Affublé de ce nouveau titre dont je ne connais toujours pas tous les contours, je l’accueillis avec honneur et fierté. Ce fut pour moi la première fois qu’une consultation se terminait ainsi.

Difficile d’évaluer l’impact de ce type d’acte. Sommes-nous dans les clous ? Que disent les recommandations ? C’est quoi cette sémiologie à la noix ? Faisons-nous de l'Evidence Based Medicine ? Quels indicateurs utilisés pour évaluer cette action ?
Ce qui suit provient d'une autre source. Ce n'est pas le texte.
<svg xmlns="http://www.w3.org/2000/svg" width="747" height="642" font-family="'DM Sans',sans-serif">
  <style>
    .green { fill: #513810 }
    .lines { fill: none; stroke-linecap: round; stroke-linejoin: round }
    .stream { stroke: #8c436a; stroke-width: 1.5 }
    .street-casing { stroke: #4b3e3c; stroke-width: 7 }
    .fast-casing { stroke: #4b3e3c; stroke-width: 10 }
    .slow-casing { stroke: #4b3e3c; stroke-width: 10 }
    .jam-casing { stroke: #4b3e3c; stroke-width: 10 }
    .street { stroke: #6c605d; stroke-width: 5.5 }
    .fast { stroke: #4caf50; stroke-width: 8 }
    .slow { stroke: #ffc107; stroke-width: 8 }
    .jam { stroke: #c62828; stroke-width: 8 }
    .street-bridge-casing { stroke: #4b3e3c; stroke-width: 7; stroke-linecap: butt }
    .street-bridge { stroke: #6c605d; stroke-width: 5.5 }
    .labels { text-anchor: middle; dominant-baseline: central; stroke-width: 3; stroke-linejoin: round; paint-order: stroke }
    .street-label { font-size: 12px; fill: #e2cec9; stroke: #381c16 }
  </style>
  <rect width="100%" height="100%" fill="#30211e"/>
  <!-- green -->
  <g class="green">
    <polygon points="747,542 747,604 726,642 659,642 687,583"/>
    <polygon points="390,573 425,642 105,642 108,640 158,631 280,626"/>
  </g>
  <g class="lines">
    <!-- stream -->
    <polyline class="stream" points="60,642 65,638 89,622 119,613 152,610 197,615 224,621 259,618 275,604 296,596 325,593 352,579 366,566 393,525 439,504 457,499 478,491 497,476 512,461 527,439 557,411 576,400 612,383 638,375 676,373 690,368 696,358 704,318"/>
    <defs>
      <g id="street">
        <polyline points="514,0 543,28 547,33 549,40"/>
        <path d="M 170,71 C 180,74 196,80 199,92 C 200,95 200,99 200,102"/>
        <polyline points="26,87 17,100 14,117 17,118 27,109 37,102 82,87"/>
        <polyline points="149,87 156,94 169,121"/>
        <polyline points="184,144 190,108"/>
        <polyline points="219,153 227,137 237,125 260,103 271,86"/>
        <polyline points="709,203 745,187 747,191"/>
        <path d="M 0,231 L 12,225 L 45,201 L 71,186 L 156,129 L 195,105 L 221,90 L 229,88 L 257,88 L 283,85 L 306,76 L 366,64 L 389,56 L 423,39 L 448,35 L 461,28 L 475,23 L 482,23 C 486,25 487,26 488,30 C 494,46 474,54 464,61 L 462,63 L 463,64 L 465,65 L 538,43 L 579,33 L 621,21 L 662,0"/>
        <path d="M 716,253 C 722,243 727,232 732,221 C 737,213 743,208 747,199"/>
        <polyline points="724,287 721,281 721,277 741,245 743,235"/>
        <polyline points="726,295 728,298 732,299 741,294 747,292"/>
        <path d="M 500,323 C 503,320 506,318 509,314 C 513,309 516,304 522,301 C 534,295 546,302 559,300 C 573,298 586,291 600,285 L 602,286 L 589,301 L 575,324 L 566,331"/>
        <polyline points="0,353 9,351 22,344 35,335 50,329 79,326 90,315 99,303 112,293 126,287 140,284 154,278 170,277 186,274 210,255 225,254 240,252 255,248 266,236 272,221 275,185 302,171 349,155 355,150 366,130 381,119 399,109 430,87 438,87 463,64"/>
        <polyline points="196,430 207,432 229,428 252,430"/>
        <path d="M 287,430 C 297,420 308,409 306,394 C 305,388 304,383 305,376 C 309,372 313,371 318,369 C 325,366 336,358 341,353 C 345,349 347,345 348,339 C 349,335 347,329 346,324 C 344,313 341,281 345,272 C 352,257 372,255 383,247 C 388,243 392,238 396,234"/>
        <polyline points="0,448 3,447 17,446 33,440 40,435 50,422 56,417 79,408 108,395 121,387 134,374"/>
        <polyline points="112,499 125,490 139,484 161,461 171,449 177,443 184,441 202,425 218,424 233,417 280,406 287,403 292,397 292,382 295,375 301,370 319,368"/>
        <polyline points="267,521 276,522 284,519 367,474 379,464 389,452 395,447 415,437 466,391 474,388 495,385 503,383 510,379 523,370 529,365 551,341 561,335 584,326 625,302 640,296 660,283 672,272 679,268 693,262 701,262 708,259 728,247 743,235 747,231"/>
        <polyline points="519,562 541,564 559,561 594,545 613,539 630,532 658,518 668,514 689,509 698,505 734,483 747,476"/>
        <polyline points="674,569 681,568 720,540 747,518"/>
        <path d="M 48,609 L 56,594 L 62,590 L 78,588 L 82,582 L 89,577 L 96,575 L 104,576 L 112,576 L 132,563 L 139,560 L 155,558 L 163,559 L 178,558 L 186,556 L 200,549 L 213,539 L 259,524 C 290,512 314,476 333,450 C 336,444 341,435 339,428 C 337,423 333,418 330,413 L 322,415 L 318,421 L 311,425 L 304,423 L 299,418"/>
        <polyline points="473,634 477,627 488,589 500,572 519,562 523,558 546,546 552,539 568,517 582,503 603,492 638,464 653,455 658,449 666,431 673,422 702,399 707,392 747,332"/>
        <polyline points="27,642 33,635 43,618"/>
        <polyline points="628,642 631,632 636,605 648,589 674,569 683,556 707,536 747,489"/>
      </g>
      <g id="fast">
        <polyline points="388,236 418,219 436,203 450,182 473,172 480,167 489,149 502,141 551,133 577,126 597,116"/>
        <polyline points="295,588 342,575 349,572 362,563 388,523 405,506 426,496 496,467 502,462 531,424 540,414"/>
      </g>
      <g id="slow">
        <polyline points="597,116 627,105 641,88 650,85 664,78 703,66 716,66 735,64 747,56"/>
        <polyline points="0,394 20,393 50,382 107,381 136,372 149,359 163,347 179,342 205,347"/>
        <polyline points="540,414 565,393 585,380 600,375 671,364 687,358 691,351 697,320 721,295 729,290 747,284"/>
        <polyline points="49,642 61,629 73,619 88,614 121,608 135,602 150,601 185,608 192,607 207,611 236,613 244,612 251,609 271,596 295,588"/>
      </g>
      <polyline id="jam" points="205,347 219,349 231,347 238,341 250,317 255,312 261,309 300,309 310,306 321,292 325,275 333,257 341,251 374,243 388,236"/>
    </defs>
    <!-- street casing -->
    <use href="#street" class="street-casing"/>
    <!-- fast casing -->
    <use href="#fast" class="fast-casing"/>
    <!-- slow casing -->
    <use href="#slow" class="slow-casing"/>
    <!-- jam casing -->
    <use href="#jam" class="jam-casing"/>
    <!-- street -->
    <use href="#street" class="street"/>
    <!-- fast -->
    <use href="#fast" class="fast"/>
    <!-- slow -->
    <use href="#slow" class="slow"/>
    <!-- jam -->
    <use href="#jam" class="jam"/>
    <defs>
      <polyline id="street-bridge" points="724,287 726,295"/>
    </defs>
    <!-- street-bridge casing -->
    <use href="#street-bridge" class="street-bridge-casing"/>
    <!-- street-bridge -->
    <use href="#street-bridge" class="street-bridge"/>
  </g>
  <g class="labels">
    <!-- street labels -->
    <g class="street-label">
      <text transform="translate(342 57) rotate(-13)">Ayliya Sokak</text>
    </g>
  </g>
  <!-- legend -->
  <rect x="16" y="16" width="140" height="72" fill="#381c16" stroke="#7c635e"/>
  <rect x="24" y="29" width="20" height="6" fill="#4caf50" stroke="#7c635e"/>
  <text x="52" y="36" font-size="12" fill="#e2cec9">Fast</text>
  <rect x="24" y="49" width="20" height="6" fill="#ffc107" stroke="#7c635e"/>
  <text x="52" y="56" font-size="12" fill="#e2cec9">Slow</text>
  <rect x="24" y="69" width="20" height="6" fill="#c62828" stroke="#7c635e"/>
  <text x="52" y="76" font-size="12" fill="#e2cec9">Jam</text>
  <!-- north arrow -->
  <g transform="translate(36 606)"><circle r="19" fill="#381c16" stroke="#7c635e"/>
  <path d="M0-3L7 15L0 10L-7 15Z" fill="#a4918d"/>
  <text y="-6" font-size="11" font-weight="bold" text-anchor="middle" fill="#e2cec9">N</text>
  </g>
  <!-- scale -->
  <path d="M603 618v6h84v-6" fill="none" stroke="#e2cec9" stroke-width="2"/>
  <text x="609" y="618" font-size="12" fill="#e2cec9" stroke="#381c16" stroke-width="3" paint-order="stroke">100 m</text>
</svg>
Voici ce qu’un gestionnaire rigoureux à l’esprit plus étriqué que son costard cravate pourrait énoncer d’une voix glaciale :

« Deux fonctionnaires pendant X minutes à deux reprises payés tant de l’heure pour recevoir un enfant et sa mère sans couverture sociale à qui ont été fournis et injectés deux vaccins d’un montant total de X euros sachant que nos objectifs tant en termes de maîtrise des dépenses que de masse salariale et blablabli et blablabla… Voici ma conclusion (le gestionnaire ayant pris le soin de desserrer son nœud de cravate pour éructer sa sentence d’un ton ferme et percutant) : Manque total d’efficience. Passer tout ce temps pour seulement deux vaccins non mais bande de feignasses c’est scandaleux ! On y laisse un pognon de dingue avec vos conneries ! Foutez-les dehors et supprimez leurs postes, la nation s’en portera mieux ! »

Vous savez quoi ?

Le seul indicateur qui compte à mes yeux même si je ne sais ce qu’il indique vraiment c’est ce titre de Tonton que cette mère m’a octroyé avec ce sourire contagieux. Il n’indique pas forcément la meilleure direction à prendre mais je n’ai pas l’impression qu’il en indique une très mauvaise. Mais surtout, au delà de cette « anecdotique » consultation, face à la dictature galopante de la rentabilité, hommage au monde du soin, du social, associatif qui œuvre chaque jour à tendre la main pour faire revenir nos sœurs et nos frères dans le monde des vivants aux quatre coins de France, au pays des Tontons, aux quatre coins de la planète.

Vive le titre de Tonton, vive la cette France.